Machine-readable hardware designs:
····················

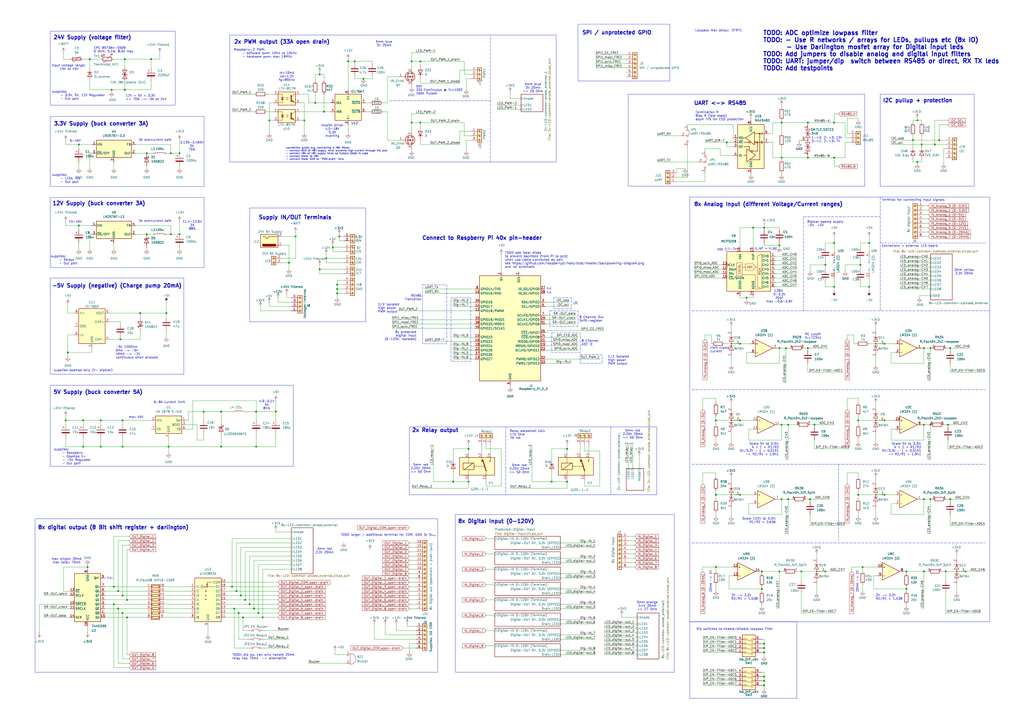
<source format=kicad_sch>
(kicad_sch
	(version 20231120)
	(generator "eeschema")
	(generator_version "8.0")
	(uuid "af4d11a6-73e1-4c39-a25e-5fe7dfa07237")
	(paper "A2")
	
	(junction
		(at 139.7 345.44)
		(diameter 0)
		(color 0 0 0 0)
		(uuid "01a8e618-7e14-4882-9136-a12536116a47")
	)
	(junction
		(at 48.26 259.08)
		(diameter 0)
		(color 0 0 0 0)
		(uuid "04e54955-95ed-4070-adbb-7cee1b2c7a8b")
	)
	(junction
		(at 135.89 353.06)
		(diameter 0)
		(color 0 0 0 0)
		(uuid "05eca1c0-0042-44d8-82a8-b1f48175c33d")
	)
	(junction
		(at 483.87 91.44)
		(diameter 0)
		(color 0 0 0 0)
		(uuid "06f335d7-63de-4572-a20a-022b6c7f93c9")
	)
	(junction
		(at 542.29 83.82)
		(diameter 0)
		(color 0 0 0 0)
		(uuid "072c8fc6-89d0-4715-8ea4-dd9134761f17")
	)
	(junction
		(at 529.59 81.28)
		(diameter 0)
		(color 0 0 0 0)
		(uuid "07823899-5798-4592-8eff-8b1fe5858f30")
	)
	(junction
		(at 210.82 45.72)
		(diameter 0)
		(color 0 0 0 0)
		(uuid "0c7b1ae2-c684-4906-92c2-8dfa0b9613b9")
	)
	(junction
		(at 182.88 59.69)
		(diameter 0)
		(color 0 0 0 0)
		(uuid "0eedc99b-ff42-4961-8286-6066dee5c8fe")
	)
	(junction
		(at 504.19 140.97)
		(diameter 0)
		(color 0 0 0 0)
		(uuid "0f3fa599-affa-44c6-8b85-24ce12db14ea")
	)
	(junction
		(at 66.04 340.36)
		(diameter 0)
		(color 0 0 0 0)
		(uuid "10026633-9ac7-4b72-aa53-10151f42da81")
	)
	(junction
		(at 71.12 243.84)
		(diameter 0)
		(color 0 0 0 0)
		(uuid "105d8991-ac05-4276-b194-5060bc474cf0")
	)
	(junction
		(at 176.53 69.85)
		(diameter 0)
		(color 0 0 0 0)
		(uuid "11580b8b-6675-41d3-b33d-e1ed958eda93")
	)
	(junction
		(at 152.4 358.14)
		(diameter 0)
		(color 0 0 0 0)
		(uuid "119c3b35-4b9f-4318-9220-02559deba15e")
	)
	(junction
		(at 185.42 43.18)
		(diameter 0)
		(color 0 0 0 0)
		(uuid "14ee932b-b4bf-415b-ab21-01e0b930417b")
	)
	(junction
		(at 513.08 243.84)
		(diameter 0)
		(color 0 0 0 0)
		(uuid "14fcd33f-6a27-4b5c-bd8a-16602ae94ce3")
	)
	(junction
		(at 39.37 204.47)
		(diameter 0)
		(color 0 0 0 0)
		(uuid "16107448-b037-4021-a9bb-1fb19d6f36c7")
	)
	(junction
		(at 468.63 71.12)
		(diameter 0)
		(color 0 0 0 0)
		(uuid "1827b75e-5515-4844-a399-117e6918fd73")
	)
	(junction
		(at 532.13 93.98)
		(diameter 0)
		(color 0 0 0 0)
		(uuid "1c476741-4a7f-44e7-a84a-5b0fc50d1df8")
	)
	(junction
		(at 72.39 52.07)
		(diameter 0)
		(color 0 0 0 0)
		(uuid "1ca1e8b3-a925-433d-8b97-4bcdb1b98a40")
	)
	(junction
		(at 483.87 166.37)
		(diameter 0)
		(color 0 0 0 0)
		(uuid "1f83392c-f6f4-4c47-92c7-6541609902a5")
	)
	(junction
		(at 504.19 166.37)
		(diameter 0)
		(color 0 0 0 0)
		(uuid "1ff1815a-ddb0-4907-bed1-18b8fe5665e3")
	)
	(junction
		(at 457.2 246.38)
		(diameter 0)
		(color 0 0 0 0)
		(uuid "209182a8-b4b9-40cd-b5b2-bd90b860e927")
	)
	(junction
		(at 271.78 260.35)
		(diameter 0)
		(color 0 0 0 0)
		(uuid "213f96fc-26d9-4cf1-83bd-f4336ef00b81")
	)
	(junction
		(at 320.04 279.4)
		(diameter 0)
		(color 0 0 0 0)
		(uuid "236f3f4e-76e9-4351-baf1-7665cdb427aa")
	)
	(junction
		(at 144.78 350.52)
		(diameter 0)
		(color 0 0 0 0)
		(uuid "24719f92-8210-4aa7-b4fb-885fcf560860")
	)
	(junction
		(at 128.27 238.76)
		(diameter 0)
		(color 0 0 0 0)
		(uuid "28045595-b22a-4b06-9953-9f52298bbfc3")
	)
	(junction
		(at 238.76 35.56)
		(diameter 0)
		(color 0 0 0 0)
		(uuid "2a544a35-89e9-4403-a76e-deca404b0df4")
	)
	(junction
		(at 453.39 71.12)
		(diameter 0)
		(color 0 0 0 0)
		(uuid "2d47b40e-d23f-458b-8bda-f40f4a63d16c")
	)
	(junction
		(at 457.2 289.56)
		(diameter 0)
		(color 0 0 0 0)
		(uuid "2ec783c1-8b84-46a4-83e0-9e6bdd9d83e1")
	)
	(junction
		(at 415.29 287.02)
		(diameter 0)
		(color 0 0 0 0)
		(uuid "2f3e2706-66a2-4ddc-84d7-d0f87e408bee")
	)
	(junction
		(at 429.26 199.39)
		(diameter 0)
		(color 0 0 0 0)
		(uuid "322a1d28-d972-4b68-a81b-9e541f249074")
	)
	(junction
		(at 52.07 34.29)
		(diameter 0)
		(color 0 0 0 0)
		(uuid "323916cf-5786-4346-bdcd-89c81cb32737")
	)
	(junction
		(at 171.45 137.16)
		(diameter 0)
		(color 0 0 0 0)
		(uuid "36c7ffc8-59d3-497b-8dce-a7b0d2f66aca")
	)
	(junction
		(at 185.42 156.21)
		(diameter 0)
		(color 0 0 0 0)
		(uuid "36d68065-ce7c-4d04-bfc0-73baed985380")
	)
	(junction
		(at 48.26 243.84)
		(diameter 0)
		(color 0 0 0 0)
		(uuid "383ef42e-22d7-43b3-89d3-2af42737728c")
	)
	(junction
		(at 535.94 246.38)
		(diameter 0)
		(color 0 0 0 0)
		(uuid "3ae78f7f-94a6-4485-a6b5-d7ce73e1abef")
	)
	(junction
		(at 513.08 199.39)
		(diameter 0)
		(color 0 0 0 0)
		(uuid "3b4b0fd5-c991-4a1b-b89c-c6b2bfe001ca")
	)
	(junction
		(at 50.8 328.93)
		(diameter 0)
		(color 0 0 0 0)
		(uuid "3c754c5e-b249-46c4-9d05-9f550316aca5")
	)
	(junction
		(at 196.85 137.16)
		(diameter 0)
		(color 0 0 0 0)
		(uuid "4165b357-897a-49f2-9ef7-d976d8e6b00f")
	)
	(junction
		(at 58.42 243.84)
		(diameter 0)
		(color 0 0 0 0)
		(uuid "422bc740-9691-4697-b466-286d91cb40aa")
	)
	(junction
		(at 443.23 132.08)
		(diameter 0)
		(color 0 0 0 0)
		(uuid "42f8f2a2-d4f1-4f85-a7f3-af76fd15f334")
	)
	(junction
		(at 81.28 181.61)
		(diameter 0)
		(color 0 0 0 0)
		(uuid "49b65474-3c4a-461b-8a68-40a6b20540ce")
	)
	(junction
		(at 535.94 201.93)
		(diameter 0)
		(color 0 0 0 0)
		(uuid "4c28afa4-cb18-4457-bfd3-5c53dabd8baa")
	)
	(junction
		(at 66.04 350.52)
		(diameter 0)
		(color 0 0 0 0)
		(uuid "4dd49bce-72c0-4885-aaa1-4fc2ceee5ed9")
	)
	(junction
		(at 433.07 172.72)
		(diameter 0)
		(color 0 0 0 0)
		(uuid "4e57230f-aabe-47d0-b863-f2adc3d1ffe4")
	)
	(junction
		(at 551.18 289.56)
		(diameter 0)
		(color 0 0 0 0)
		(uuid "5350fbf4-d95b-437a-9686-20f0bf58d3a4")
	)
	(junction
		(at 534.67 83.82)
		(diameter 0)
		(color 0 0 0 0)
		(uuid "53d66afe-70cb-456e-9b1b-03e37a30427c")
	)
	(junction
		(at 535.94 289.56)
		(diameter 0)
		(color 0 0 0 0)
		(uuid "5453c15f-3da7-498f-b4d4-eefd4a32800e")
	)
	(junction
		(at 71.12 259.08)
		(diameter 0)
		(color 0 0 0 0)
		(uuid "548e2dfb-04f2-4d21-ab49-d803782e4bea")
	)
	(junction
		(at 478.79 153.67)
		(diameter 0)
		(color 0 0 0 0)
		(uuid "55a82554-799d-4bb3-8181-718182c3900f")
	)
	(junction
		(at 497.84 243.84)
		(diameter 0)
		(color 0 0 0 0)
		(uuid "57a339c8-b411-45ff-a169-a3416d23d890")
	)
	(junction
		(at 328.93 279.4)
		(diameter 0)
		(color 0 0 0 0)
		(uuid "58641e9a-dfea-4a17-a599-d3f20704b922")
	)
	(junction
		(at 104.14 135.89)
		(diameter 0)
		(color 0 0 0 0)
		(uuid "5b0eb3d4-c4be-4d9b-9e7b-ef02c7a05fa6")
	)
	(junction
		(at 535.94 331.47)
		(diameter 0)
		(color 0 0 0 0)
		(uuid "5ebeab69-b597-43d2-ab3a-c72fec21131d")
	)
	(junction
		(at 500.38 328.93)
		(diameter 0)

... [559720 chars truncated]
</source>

····················

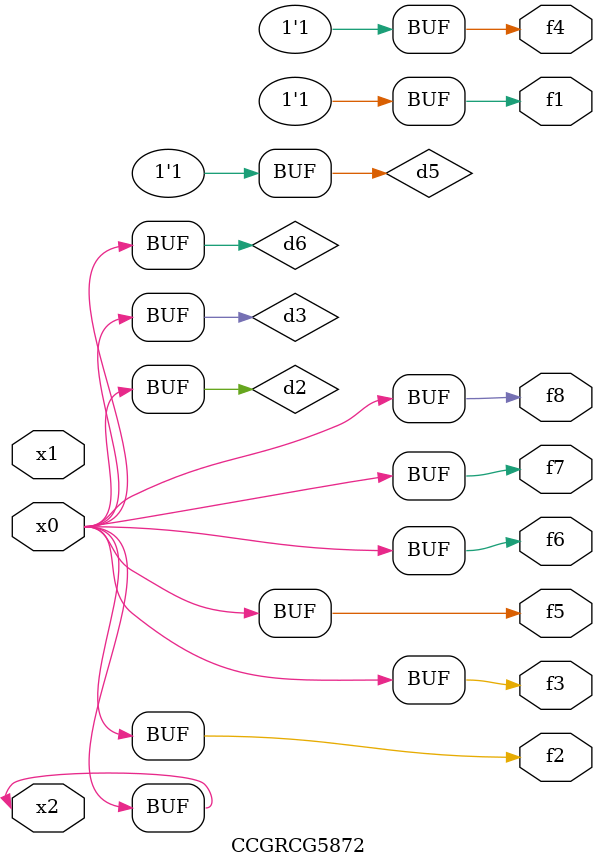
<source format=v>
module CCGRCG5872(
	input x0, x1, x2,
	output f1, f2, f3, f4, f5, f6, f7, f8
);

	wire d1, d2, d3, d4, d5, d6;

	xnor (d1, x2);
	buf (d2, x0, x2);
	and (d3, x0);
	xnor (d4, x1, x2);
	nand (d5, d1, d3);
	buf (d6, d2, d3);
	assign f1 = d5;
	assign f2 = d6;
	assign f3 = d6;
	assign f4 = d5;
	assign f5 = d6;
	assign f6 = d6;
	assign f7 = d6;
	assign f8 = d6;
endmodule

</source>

····················

Exercise
The line above containing "<source format=kicad_sch>", the line containing "(at 176.53 69.85)", and every line between them are to be transcribed exactly; no other line is wanted.

Solution to the exercise
<source format=kicad_sch>
(kicad_sch
	(version 20231120)
	(generator "eeschema")
	(generator_version "8.0")
	(uuid "af4d11a6-73e1-4c39-a25e-5fe7dfa07237")
	(paper "A2")
	
	(junction
		(at 139.7 345.44)
		(diameter 0)
		(color 0 0 0 0)
		(uuid "01a8e618-7e14-4882-9136-a12536116a47")
	)
	(junction
		(at 48.26 259.08)
		(diameter 0)
		(color 0 0 0 0)
		(uuid "04e54955-95ed-4070-adbb-7cee1b2c7a8b")
	)
	(junction
		(at 135.89 353.06)
		(diameter 0)
		(color 0 0 0 0)
		(uuid "05eca1c0-0042-44d8-82a8-b1f48175c33d")
	)
	(junction
		(at 483.87 91.44)
		(diameter 0)
		(color 0 0 0 0)
		(uuid "06f335d7-63de-4572-a20a-022b6c7f93c9")
	)
	(junction
		(at 542.29 83.82)
		(diameter 0)
		(color 0 0 0 0)
		(uuid "072c8fc6-89d0-4715-8ea4-dd9134761f17")
	)
	(junction
		(at 529.59 81.28)
		(diameter 0)
		(color 0 0 0 0)
		(uuid "07823899-5798-4592-8eff-8b1fe5858f30")
	)
	(junction
		(at 210.82 45.72)
		(diameter 0)
		(color 0 0 0 0)
		(uuid "0c7b1ae2-c684-4906-92c2-8dfa0b9613b9")
	)
	(junction
		(at 182.88 59.69)
		(diameter 0)
		(color 0 0 0 0)
		(uuid "0eedc99b-ff42-4961-8286-6066dee5c8fe")
	)
	(junction
		(at 504.19 140.97)
		(diameter 0)
		(color 0 0 0 0)
		(uuid "0f3fa599-affa-44c6-8b85-24ce12db14ea")
	)
	(junction
		(at 66.04 340.36)
		(diameter 0)
		(color 0 0 0 0)
		(uuid "10026633-9ac7-4b72-aa53-10151f42da81")
	)
	(junction
		(at 71.12 243.84)
		(diameter 0)
		(color 0 0 0 0)
		(uuid "105d8991-ac05-4276-b194-5060bc474cf0")
	)
	(junction
		(at 176.53 69.85)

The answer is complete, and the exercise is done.